Any file, with any contents will work just fine. To load local resources you can just use the file:// protocol.

<!DOCTYPE html>

<html lang="en">
<head>
    <title>The title is irrelevant</title>
    <meta http-equiv="content-type" content="text/html; charset=UTF-8">
    <meta name="viewport" content="width=device-width, initial-scale=1.0">
    <link rel="stylesheet" media="all" type="text/css" href="file:///path/to/stylesheet.css" />

    <style type="text/css" media="all">
        html {
            margin:0;
            zoom: 1; /* or 0.76 for Linux */
        }
    </style>
</head>

<body>
  <h1>Sample report</h1>
  <p>It works!</p>
</div>
</body>
</html>

Executing

If running this from the command line, just make sure you have NodeJS and PhantomJS installed (duh… ), then run:

$ phantomjs configFile.js htmlFile.html output.pdf

If you wanted to run this programatically from Java for example, you could use:

// Get HTML Report
URL htmlFileUrl = this.getClass().getResource("htmlFile.html");
File htmlFile = Paths.get(htmlFileUrl.toURI()).toFile();

// Get JS config file
URL configFileUrl = this.getClass().getResource("configFile.js");
File configFile = Paths.get(configFileUrl.toURI()).toFile();

// tmp pdf file for output
File pdfReport = File.createTempFile("report", ".pdf");

ProcessBuilder renderProcess = new ProcessBuilder(
        "/path/to/phantomjs",
        configFile.getAbsolutePath(),
        htmlFile.getAbsolutePath(),
        pdfReport.getAbsolutePath()
);

Process phantom = renderProcess.start();

// you need to read phantom.getInputStream() and phantom.getErrorStream()
// otherwise if they output something the process won't end

int exitCode = phantom.waitFor();

if(exitCode != 0){
    // report generation failed
}

// success!

The coolest thing? If you can render it in HTML, you can render it in your report!

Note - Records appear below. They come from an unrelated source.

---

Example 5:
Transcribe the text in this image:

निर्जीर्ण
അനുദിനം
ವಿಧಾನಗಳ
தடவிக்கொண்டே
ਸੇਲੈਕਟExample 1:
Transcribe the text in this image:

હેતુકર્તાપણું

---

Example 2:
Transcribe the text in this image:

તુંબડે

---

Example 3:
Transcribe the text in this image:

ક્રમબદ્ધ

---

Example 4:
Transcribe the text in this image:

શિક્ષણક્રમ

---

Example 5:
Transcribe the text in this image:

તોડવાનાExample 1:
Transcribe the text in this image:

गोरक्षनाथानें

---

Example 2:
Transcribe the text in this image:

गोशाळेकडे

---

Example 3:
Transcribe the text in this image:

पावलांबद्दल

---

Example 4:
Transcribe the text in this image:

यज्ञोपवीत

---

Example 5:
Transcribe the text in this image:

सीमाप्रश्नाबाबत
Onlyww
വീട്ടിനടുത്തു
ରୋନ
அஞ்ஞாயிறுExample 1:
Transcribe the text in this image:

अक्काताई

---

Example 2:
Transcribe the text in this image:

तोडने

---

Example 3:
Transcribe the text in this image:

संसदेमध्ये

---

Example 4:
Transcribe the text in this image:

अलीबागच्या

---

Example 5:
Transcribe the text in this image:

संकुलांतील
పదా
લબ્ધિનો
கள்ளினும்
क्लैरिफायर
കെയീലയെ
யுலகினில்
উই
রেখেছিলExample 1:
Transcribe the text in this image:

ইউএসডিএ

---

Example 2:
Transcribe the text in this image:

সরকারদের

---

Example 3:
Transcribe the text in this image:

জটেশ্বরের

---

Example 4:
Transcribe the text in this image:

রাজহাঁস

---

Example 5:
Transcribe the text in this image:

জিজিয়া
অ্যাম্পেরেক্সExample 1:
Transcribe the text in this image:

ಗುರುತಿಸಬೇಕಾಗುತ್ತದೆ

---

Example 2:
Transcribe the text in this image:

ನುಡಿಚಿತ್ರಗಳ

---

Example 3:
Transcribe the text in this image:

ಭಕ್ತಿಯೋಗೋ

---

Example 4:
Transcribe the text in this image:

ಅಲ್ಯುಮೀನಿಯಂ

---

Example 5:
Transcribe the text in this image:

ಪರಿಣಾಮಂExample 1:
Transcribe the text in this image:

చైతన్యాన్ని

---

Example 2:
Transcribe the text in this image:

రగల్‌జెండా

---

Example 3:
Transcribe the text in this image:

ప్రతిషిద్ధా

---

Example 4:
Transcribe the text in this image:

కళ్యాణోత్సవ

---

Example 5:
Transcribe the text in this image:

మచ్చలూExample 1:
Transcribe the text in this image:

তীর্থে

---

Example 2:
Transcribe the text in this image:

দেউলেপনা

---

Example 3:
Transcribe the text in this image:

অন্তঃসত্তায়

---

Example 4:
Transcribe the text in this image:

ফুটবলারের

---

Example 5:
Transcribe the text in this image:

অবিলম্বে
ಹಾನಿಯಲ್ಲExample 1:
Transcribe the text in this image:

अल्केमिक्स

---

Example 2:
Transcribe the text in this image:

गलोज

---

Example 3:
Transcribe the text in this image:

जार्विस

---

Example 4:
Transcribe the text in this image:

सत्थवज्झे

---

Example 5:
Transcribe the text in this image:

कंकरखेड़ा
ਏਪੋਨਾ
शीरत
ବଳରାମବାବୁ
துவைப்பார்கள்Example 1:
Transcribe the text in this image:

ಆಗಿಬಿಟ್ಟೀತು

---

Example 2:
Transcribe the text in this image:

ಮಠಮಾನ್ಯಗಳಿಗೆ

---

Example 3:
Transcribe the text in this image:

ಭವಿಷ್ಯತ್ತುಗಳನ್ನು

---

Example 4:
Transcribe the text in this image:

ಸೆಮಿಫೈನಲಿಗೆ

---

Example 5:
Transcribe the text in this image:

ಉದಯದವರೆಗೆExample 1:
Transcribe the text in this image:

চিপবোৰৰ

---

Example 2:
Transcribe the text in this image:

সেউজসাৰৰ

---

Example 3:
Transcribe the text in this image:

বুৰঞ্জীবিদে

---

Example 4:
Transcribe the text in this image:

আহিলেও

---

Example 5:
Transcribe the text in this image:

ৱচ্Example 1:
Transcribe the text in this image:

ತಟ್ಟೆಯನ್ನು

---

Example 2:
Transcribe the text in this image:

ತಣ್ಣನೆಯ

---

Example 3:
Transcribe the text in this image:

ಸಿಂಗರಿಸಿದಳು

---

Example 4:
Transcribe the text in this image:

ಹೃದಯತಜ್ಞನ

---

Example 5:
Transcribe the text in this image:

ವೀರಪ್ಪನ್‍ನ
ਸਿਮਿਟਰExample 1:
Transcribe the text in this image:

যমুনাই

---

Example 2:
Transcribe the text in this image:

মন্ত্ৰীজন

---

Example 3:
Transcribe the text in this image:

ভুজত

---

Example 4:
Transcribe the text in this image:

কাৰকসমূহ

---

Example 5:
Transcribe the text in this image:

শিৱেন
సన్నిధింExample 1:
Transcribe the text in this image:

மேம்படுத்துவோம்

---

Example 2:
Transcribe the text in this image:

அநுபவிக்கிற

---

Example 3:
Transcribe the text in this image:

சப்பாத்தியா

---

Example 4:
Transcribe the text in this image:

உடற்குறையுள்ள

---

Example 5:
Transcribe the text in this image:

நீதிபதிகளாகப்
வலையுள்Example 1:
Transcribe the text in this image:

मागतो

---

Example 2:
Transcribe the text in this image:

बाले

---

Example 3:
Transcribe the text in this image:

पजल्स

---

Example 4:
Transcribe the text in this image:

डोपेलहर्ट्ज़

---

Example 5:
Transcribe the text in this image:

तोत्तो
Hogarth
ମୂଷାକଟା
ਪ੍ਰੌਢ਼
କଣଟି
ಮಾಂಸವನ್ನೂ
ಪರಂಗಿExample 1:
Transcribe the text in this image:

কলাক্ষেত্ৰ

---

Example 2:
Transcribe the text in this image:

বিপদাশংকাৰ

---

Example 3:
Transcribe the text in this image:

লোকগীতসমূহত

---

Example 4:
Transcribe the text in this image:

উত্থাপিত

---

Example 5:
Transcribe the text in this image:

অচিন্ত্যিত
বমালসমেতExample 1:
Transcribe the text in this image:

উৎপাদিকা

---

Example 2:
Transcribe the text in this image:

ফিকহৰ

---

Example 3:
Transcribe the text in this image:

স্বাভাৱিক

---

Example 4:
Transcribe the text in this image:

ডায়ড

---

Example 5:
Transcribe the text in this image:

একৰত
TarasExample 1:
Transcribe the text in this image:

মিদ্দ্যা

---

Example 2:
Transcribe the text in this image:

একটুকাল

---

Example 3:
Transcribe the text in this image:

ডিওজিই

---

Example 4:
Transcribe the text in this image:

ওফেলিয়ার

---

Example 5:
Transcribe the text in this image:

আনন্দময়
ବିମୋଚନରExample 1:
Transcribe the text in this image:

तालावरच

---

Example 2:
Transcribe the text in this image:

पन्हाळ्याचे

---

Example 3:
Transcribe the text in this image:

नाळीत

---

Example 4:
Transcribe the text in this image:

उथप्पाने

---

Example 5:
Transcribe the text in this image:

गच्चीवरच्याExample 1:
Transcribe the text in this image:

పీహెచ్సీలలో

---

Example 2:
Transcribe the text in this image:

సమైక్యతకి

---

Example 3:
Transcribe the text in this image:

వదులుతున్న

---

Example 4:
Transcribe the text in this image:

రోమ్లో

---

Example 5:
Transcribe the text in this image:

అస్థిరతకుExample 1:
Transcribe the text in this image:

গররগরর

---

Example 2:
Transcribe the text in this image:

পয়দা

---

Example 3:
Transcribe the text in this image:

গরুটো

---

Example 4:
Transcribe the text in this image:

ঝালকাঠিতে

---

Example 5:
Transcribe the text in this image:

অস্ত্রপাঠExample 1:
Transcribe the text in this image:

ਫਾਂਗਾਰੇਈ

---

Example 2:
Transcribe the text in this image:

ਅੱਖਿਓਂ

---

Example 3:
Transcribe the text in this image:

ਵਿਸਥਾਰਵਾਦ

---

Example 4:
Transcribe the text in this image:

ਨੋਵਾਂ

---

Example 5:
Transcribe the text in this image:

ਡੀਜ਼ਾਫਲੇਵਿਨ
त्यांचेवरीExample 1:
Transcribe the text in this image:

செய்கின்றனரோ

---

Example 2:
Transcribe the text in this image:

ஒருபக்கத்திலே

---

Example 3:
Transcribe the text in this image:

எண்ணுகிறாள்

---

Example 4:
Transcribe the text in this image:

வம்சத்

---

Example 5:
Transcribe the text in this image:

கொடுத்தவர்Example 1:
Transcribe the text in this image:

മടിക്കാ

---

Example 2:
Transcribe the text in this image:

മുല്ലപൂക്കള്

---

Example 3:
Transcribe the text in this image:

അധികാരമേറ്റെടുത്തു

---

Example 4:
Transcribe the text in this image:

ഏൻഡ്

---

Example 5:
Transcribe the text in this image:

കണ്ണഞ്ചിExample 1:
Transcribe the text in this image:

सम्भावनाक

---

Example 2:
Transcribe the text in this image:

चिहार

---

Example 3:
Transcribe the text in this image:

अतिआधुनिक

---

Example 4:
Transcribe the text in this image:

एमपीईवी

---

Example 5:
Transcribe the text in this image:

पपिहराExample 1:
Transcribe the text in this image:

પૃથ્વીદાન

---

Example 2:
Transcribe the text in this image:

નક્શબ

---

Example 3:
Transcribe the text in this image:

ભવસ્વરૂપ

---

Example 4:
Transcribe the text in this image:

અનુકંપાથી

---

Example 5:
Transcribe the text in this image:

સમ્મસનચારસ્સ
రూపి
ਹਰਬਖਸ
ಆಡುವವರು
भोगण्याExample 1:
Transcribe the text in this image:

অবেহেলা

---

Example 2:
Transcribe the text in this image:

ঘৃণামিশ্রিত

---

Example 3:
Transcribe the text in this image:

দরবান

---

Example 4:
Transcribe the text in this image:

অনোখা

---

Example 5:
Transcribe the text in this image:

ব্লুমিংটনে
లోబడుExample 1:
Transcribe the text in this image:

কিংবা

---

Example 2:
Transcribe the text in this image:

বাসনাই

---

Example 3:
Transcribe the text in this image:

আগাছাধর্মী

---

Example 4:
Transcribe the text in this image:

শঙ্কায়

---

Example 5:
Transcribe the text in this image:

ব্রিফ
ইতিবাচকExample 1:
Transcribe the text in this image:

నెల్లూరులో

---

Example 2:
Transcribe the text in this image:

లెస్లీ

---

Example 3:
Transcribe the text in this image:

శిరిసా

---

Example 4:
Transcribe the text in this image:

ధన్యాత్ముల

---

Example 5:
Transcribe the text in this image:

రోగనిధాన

This means that now you can almost directly copy/paste from your application, you can even use AngularJS/React to generate the content… The possibilities are endless.

Caveats

As of versions <= 2.1 PhantomJS renders differenly on Windows and Linux. I believe this is caused by different DPI settings.

After hours of debugging and trying to figure out ways to fix it, I decided to use a CSS transform to adjust for the difference, you can find it commented in the HTML file. The magic number is 0.76, if you find a better solution please let me know!